> **DATA FOR ANALYSIS**
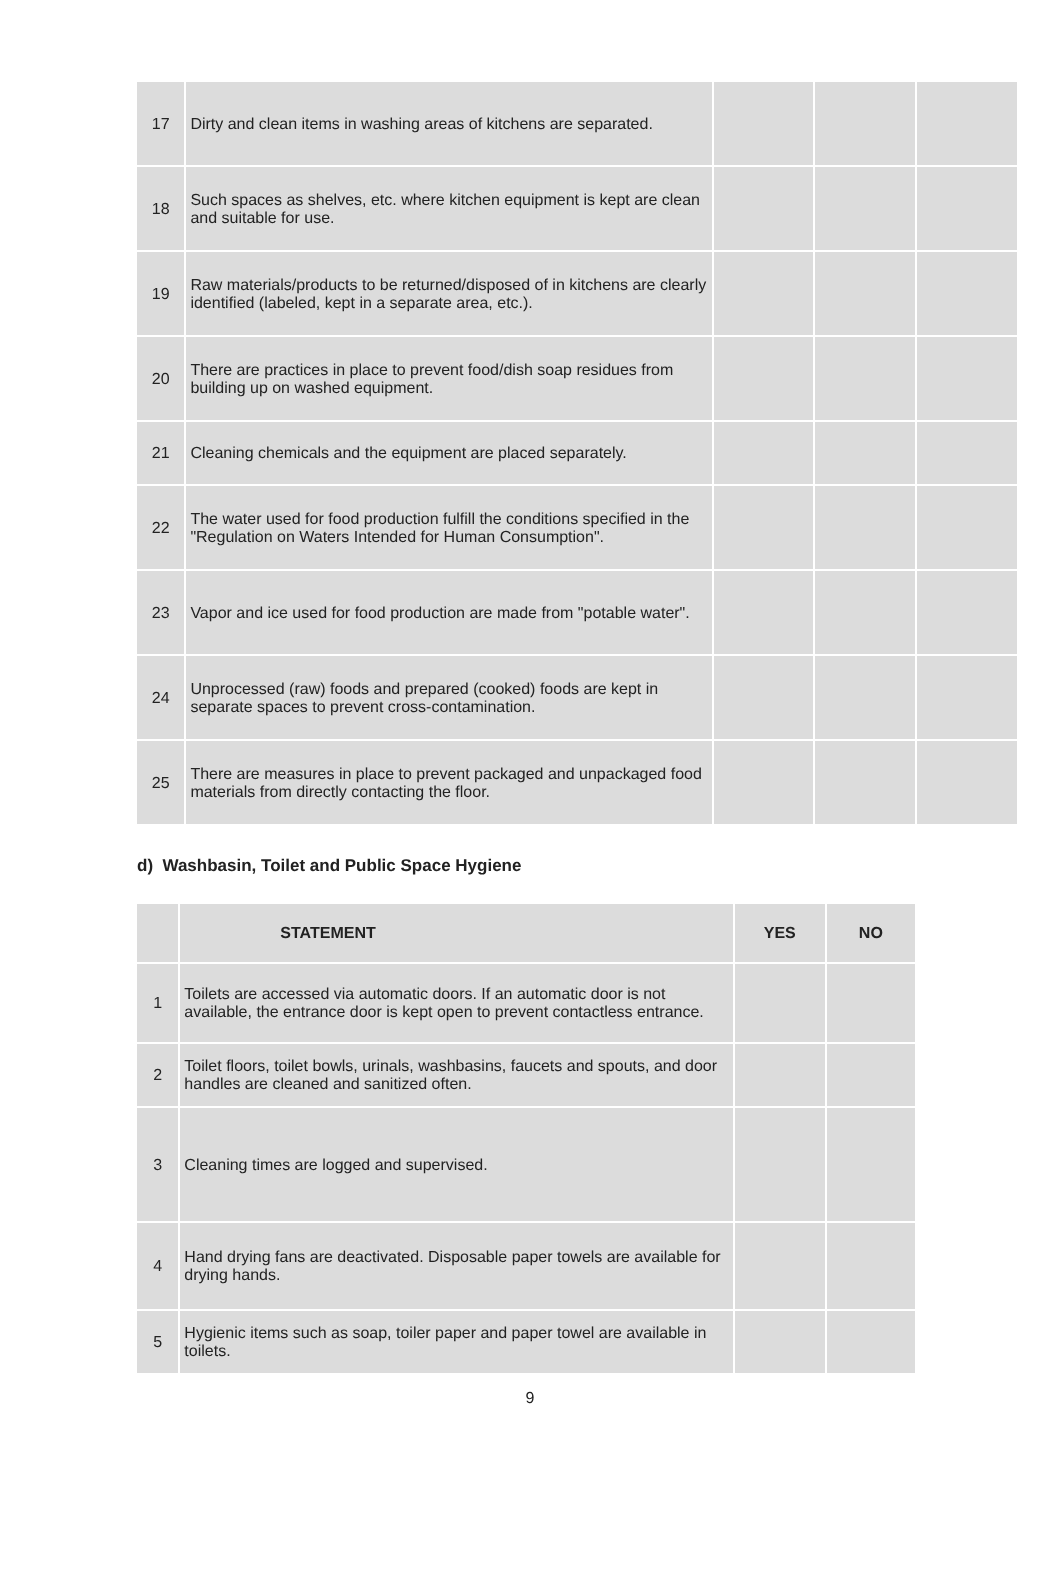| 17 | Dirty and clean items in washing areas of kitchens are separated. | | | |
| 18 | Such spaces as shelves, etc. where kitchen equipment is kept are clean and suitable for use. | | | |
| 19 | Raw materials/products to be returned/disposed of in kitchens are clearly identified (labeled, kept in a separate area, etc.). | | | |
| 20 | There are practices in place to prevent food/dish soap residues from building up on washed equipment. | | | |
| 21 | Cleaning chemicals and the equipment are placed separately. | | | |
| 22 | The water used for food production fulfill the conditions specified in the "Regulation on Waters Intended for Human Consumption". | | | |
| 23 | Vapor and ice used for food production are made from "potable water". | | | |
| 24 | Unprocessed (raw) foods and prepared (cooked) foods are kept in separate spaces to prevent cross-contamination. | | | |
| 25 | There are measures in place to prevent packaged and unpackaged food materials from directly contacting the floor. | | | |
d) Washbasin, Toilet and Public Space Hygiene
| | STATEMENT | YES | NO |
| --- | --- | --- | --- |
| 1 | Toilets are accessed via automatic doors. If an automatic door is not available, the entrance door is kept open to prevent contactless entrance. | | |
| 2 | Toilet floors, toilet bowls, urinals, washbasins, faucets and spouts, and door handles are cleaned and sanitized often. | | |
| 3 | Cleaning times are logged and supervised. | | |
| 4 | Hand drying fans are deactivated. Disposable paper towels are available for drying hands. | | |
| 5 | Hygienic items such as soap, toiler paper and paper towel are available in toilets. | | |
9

> **YOUR ASSIGNMENT**
The lines to copy are those in the listing that contain the word "soap".

> **YOUR RESPONSE**
| 20 | There are practices in place to prevent food/dish soap residues from building up on washed equipment. | | | |
| 5 | Hygienic items such as soap, toiler paper and paper towel are available in toilets. | | |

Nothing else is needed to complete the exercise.